Task objective: Copy each line of the data below with the word "https".

Extracted page text data:

===

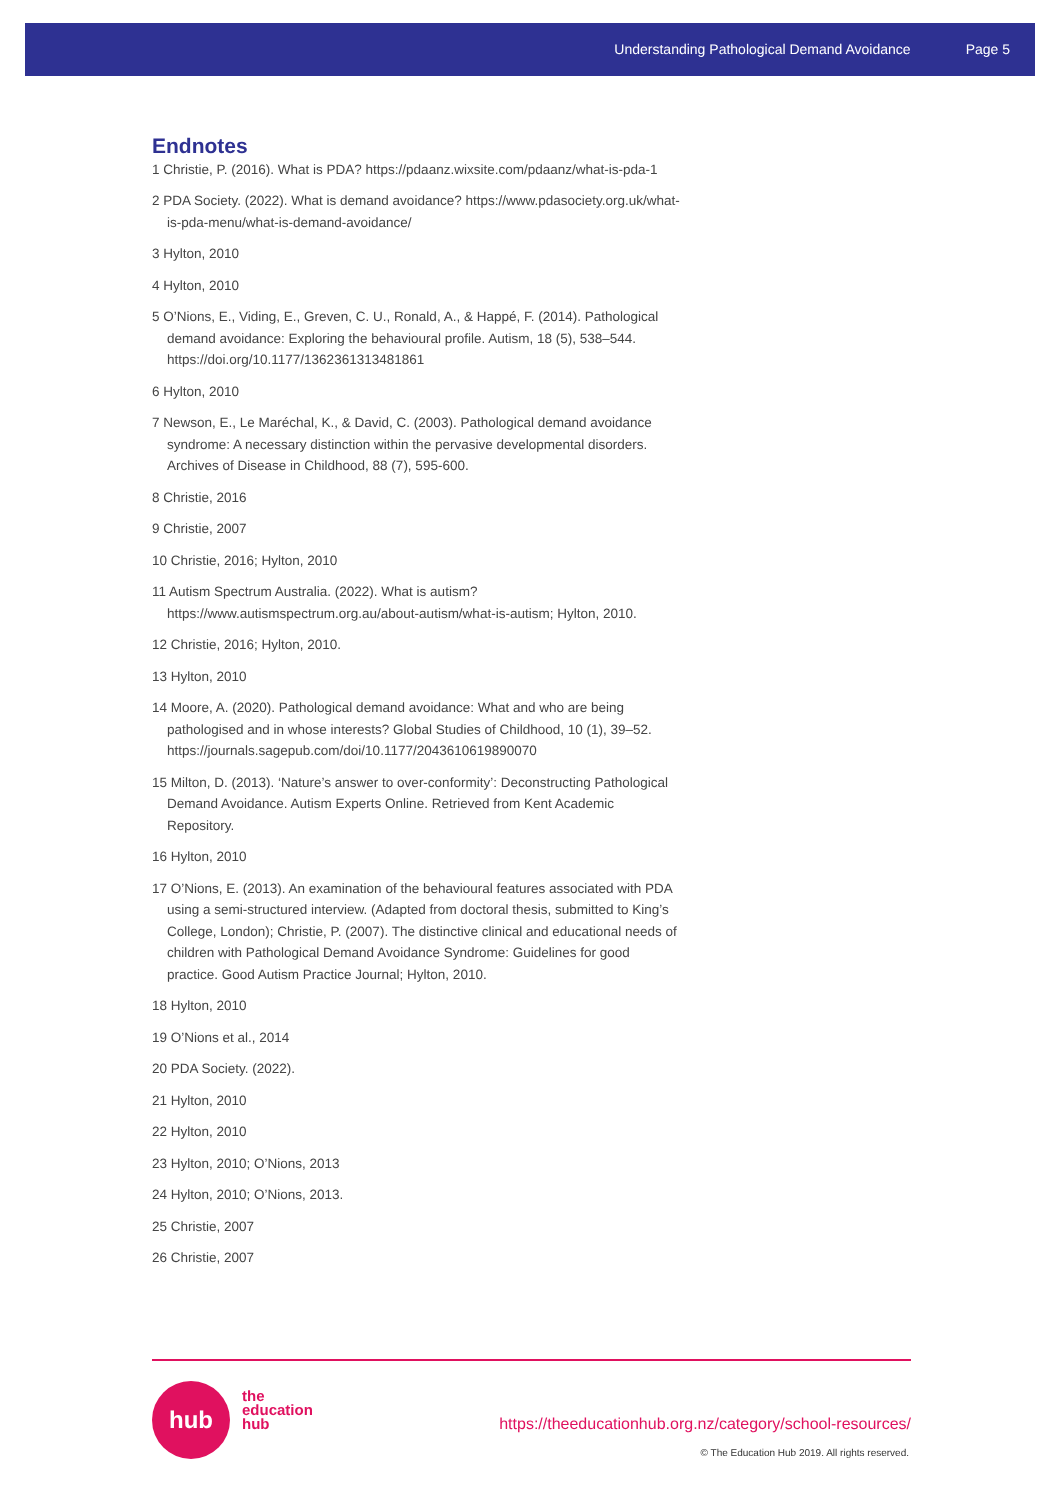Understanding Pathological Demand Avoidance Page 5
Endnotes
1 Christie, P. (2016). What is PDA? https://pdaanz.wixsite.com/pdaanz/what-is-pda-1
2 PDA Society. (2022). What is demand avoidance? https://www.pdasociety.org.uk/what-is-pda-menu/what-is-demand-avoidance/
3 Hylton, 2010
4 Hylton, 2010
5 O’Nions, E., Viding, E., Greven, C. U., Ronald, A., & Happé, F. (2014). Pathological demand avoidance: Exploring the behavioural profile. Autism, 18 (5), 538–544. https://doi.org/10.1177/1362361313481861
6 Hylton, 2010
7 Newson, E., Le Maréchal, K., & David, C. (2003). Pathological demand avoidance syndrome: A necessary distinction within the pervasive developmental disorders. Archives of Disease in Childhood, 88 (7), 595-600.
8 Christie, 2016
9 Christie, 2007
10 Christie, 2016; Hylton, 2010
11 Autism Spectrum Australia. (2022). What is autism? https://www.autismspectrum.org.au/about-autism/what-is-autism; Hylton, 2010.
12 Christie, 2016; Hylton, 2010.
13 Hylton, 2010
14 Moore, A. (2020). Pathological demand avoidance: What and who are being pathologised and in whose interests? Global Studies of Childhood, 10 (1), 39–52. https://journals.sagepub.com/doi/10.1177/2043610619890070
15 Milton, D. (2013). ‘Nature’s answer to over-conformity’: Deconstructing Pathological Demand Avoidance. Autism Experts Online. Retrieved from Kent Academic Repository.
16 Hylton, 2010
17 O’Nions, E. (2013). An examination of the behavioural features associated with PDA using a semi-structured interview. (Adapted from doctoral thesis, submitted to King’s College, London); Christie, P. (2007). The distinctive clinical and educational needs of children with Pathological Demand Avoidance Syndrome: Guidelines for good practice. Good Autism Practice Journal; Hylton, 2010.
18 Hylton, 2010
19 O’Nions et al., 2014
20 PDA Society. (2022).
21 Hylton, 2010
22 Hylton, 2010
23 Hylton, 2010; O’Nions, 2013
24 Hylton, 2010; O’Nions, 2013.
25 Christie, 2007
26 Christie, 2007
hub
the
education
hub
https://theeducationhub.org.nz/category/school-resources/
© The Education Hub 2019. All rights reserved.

===

Written solution:
1 Christie, P. (2016). What is PDA? https://pdaanz.wixsite.com/pdaanz/what-is-pda-1
2 PDA Society. (2022). What is demand avoidance? https://www.pdasociety.org.uk/what-is-pda-menu/what-is-demand-avoidance/
5 O’Nions, E., Viding, E., Greven, C. U., Ronald, A., & Happé, F. (2014). Pathological demand avoidance: Exploring the behavioural profile. Autism, 18 (5), 538–544. https://doi.org/10.1177/1362361313481861
11 Autism Spectrum Australia. (2022). What is autism? https://www.autismspectrum.org.au/about-autism/what-is-autism; Hylton, 2010.
14 Moore, A. (2020). Pathological demand avoidance: What and who are being pathologised and in whose interests? Global Studies of Childhood, 10 (1), 39–52. https://journals.sagepub.com/doi/10.1177/2043610619890070
https://theeducationhub.org.nz/category/school-resources/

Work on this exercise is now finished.